Una inaugurazione di stagione di grande lustro e intelligenza (e naturalmente coraggio) quella del teatro regionale umbro, grazie anche a Brunello Cucinelli, che dell’ente è presidente, e che in occasione dei festeggiamenti per i 40 anni della sua azienda, ha voluto concorrere anche «privatamente» alla produzione de Il Maestro e Margherita (dopo il debutto umbro, in una fitta tournée da novembre a febbraio). Impresa che a primo avviso può suonare disperata, essendo questa la trasposizione in palcoscenico di un capolavoro letterario già di per sé molto complesso, poiché mescola e incrocia narrativamente tre vicende lontane tra loro, nel tempo e nella spazio, per esprimere con poesia la critica radicale al modello sovietico. Il romanzo di Michail Bulgakov come si sa fu pubblicato postumo in occidente dal 1966, mentre era stato scritto negli anni dal 1928 al 1940. Gli stessi in cui anche in altri campi, dalla musica al cinema al teatro, erano emersi artisti di enorme statura, da Schostacovic a Eisenstein a Mejerch’old. Ma anche gli anni quelli che meglio si prestano all’ironia feroce di Bulgakov, in un sistema dove la rivoluzione si era ormai già burocratizzata, e sotto il terrore che aleggiava.
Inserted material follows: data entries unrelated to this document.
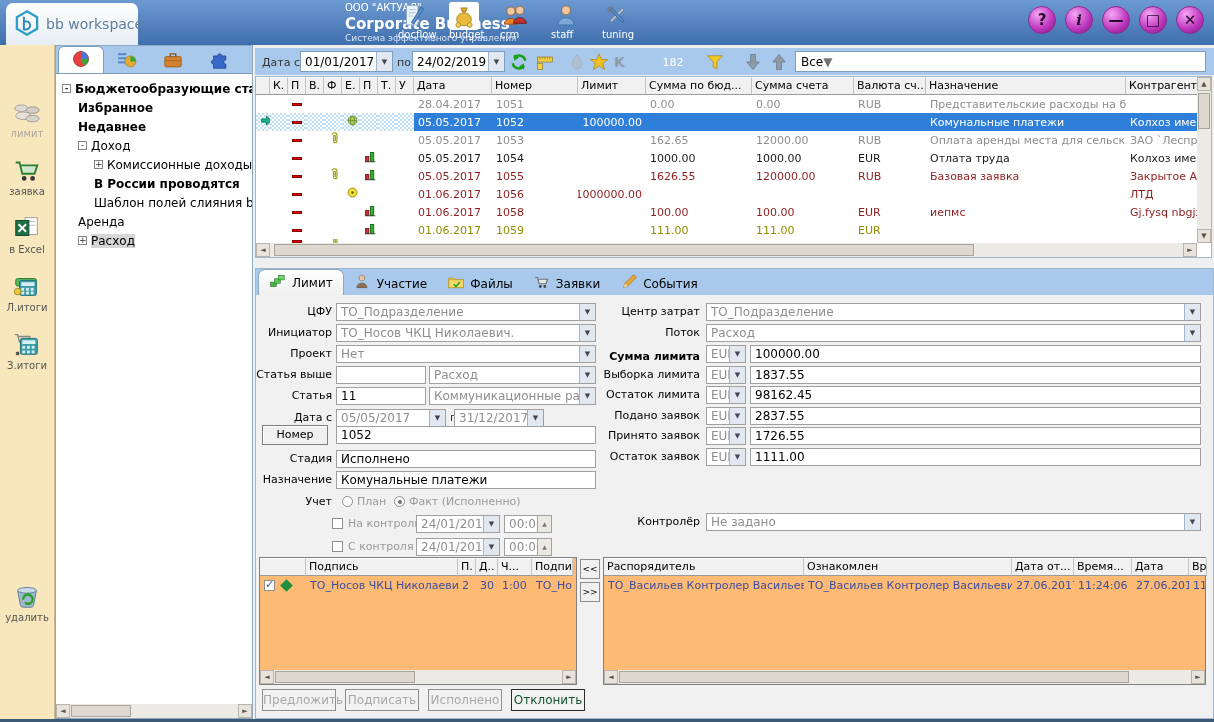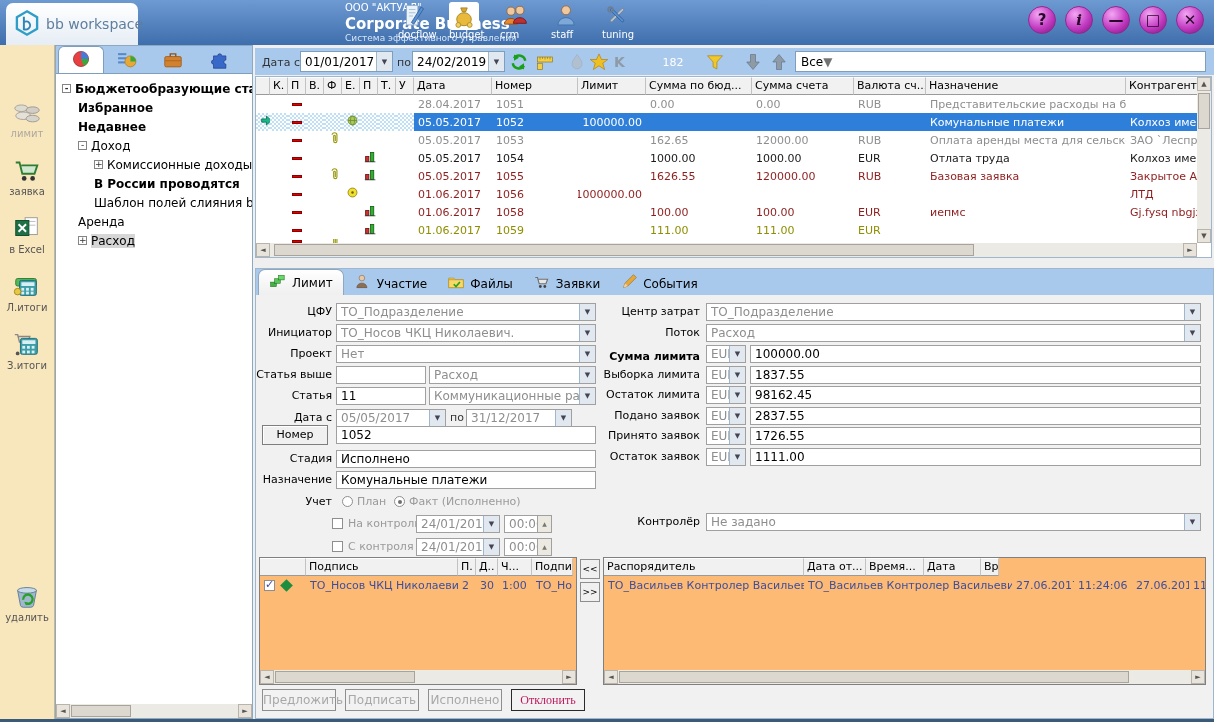--- a/index.html
+++ b/index.html
@@ -758,7 +758,7 @@
           <span class="arw">▼</span>
       </div>
       <div class="glab" style="top:140px;left:194px;color:#333;">по</div>
-      <div class="field combo dis" style="top:140px;left:210px;width:106px;">
+      <div class="field combo dis" style="top:140px;left:198px;width:90px;">
         <span>31/12/2017</span>
           <span class="arw">▼</span>
       </div>

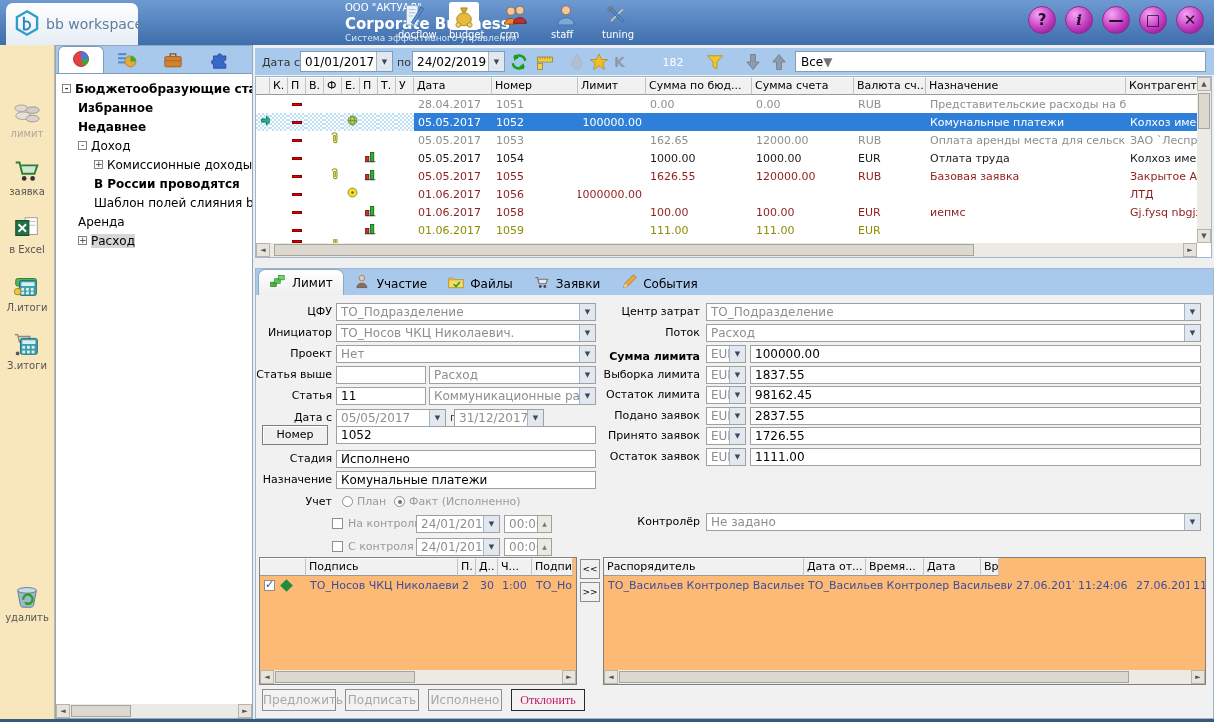--- a/index.html
+++ b/index.html
@@ -890,6 +890,7 @@
       <div class="dtable" style="left:347px;top:288px;width:603px;height:128px;">
         <div class="dthead">
             <div class="hcell" style="width: 200px;">Распорядитель</div>
+            <div class="hcell" style="width: 208px;">Ознакомлен</div>
             <div class="hcell" style="width: 62px;">Дата от...</div>
             <div class="hcell" style="width: 58px;">Время...</div>
             <div class="hcell" style="width: 57px;">Дата</div>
Dunque un romanzo molto poco lineare con le sue vicende narrative incrociate: quella del maestro scrittore e della sua Margherita destinati a un amore comunque infelice; quella di Pilato e della sua scelta politica rispetto al condannato ebreo di cui non si sente convinto, in un dissidio interiore su cui lo scrittore da molto tempo lavora; e poi quella, centrale e onnivora di Woland, il diavolo goethiano parente stretto di Mefistofele, venuto a celebrare uno storico sabba col suo «circo» mostruoso proprio in quella Mosca.

Per fortuna a curare la trasposizione scenica del libro c’è la mano sapiente quanto ferrea di Letizia Russo, in grado di non risparmiarci la complessità e le dipendenze delle tre storie nella prima parte, ma raccogliendole poi in una sontuosa e coerente narrazione unitaria nella seconda parte. E questo dà modo ad Andrea Barracco di costruire una regia, e una narrazione degli avvenimenti, sempre forte da risultare spesso quasi ipnotica, ma nello stesso momento «aperta» a quanto dalle altre vicende proviene. Un bel racconto, inquietante quanto amaro e insieme divertente, dentro la scena (materiali poveri, ma da gran teatro) di Marta Crisolini Malatesta che firma anche i costumi.

Ma il merito è soprattutto della bella compagnia d’attori, orchestrata da uno scatenato e davvero diabolico Michele Riondino, che rinuncia al successo dell’iconografia tv, e con sangue d’attore e piglio espressionista determina e guida tante tragedie sovrapposte, ma forse neanche poi tanto tragiche. Davanti a lui, vittime ma con qualche ombra sulla propria purezza, Francesco Bonomo (il Maestro scrittore nonché Pilato protagonista del romanzo di lui, e quindi sua diretta proiezione) e la straordinaria Federica Rosellini (Margherita dalle molte vite) che in un anno ha già collezionato almeno quattro o cinque ruoli mirabili. Poi c’è tutta la compagnia (una sorta di «stabile» del teatro umbro) dove ognuno intreccia più ruoli, e che bisognerebbe nominare tutti, ma almeno per la lro riconoscibilità Carolina Balucani, Michele Nani e Francesco Bolo Rossini. Anche se si avvia ad essere incancellabile il ghigno davvero «diabolico» di Michele Riondino.